Exercise brief –
Copy the passage on treatment from "Treatment for this" up to and including "your child's breathing.", changing "ventilator" to "breathing machine".

*** Exercise passage ***

How is this treated?

Treatment for this condition usually takes place in a hospital intensive care unit (ICU). Treatment depends on what is causing the condition. It may include one or more of these treatments:
  • Oxygen may be given through your child's nose, a face mask, or a hood.
  • A device such as a continuous positive airway pressure (CPAP) machine or bi-level positive airway pressure (BPAP) machine may be used to help your child breathe. The device gives your child oxygen and pressure.
  • Breathing treatments, fluids, and other medicines may be given.
  • A ventilator may be used to help your child breathe. The machine gives your child oxygen and pressure. A tube is put into your child's mouth and trachea to connect the ventilator. This device offers more control over your child's breathing.
  • In extreme cases, extracorporeal life support (ECLS) may be used. This treatment temporarily takes over the function of the heart and lungs, supplying oxygen and removing carbon dioxide. ECLS gives the lungs a chance to recover.

Follow these instructions at home:

Medicines

  • Give your child over-the-counter and prescription medicines only as told by the health care provider.
  • If your child was prescribed an antibiotic medicine, give it to him or her as told by the health care provider. Do not stop giving the antibiotic even if he or she starts to feel better.
  • Do not give your child aspirin because of the association with Reye's syndrome.
  • If your child is taking blood thinners:
    • Talk with your child's health care provider before you give your child any medicines that contain aspirin or NSAIDs, such as ibuprofen. These medicines increase the risk for dangerous bleeding.
    • Make sure your child takes the medicine exactly as told, at the same time every day.

*** End of Exercise passage ***
*** Information supplied ***

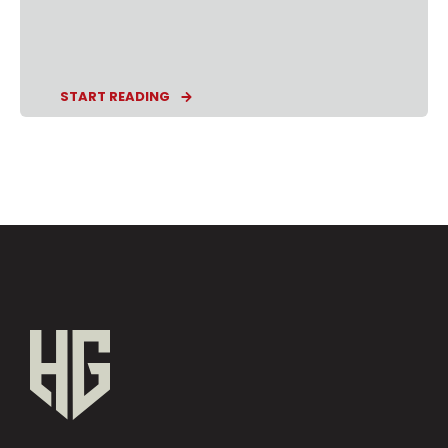
START READING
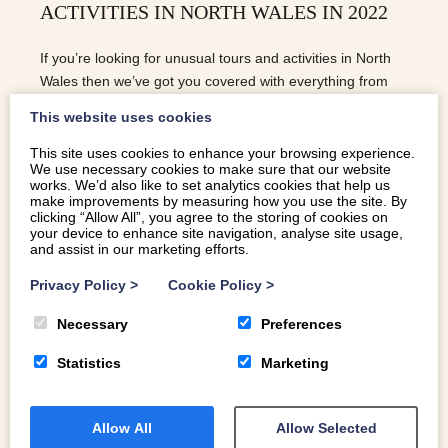
ACTIVITIES IN NORTH WALES IN 2022
If you’re looking for unusual tours and activities in North
Wales then we’ve got you covered with everything from
beekeeping to yoga amongst wildflowers!
This website uses cookies
This site uses cookies to enhance your browsing experience.
We use necessary cookies to make sure that our website
READ MORE
works. We’d also like to set analytics cookies that help us
make improvements by measuring how you use the site. By
clicking “Allow All”, you agree to the storing of cookies on
your device to enhance site navigation, analyse site usage,
and assist in our marketing efforts.
Privacy Policy
>
Cookie Policy
>
Necessary
Preferences
Statistics
Marketing
Allow All
Allow Selected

*** End of Information supplied ***

Result of the exercise –
Treatment for this condition usually takes place in a hospital intensive care unit (ICU). Treatment depends on what is causing the condition. It may include one or more of these treatments:
  • Oxygen may be given through your child's nose, a face mask, or a hood.
  • A device such as a continuous positive airway pressure (CPAP) machine or bi-level positive airway pressure (BPAP) machine may be used to help your child breathe. The device gives your child oxygen and pressure.
  • Breathing treatments, fluids, and other medicines may be given.
  • A breathing machine may be used to help your child breathe. The machine gives your child oxygen and pressure. A tube is put into your child's mouth and trachea to connect the breathing machine. This device offers more control over your child's breathing.